Before this, Görkem used analog synthesizers, computer and electronics to produce his drone like improvisations, but after a while a need to manipulate sound through a physical instrument began to rear it's head.
Having a background in engineering and carpenting, Görkem started to build his own instruments, looking for certain timbres and ways of expression he couldn't find in electronic music.
Görkem started out, heavily inspired by a book about sacred music by Indian mystic Inayat Khan.
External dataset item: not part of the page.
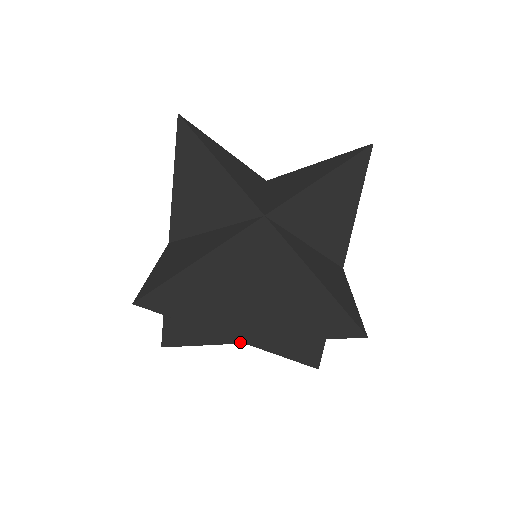
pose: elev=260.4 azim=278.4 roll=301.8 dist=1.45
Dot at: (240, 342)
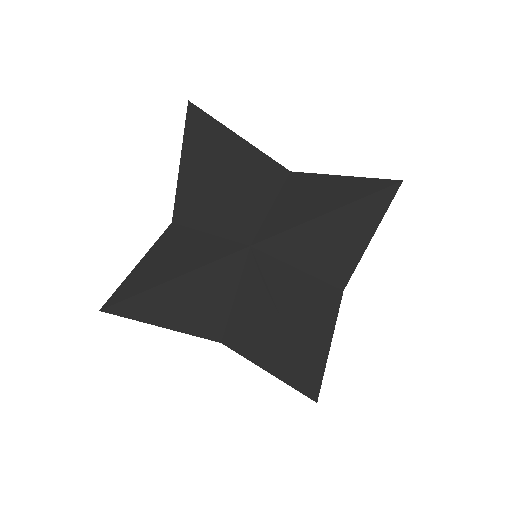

In that a monk builds a string instrument with materials found in nature and starts playing his music and messages filled with spiritual insights on top of a mountain, the sound vibrating all through the country.
The Yaybahar is a unique invention, capable of producing sounds that eerily echo analog synthesizers; amplitude modulation, delay effects, reverb, drum and stab sounds and string sounds.
Görkem Şen uses every possible angle of it to produce a music that is meditative and eerie; exploring micro-tonalities and rhythms, channeling the long minimal drones of Pauline Oliveiros and forgotten Turkish folk melodies into a musical language that is unmistakably his very own.